GIVEN RECORDS
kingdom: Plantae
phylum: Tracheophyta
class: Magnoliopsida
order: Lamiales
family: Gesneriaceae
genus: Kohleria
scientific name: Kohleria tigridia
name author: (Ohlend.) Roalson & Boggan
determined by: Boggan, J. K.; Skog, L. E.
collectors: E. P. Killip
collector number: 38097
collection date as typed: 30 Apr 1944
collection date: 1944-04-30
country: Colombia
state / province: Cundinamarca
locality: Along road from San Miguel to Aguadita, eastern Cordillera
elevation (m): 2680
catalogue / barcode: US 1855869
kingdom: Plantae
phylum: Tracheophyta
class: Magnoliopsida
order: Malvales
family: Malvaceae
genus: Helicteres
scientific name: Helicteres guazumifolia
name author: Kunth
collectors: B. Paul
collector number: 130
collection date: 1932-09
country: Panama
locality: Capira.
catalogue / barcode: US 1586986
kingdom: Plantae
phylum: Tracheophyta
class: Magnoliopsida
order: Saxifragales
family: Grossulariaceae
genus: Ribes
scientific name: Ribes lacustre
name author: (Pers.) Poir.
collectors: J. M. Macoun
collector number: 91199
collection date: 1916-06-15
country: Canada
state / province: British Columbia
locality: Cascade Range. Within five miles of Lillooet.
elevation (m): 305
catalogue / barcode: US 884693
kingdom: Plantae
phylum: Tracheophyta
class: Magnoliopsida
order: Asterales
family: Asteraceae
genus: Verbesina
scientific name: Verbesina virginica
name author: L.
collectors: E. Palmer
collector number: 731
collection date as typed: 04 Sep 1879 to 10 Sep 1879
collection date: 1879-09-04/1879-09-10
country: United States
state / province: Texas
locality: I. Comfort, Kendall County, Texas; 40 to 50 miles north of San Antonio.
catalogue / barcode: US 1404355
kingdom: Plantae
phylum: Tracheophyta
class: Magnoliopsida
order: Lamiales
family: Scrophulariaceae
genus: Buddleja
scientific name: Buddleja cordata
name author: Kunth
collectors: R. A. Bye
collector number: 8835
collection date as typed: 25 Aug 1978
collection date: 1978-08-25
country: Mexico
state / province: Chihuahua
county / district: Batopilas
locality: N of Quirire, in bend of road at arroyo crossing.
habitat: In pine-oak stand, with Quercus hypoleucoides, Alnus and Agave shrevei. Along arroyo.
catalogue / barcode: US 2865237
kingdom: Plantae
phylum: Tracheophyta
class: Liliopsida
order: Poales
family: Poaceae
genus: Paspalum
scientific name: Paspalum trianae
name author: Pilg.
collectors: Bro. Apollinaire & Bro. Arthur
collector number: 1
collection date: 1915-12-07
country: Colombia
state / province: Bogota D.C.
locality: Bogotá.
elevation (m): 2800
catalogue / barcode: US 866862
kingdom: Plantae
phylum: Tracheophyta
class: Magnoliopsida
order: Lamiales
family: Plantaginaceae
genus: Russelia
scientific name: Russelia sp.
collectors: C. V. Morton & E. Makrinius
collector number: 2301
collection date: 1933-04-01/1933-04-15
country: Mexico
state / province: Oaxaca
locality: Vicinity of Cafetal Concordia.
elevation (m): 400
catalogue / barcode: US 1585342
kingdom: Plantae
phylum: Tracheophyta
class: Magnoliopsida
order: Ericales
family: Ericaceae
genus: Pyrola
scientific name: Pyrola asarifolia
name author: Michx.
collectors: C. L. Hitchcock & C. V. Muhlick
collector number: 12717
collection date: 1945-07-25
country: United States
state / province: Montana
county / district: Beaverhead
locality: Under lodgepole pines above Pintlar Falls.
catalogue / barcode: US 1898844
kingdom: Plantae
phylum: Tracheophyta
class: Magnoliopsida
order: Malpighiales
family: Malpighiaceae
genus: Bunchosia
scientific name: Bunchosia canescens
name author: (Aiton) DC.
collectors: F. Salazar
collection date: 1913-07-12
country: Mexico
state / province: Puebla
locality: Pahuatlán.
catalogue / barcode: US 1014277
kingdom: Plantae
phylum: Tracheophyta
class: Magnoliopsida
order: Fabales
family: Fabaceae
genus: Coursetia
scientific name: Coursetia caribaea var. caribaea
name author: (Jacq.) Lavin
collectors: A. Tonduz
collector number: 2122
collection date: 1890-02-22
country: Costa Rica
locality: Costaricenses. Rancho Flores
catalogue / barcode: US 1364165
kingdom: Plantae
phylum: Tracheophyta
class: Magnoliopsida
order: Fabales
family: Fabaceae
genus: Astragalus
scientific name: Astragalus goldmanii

WHAT YOU HAVE TO DO
Pull out each line in the items above that contains the string "elevation", counting only matches with the same capitalization.

RESPONSE
elevation (m): 2680
elevation (m): 305
elevation (m): 2800
elevation (m): 400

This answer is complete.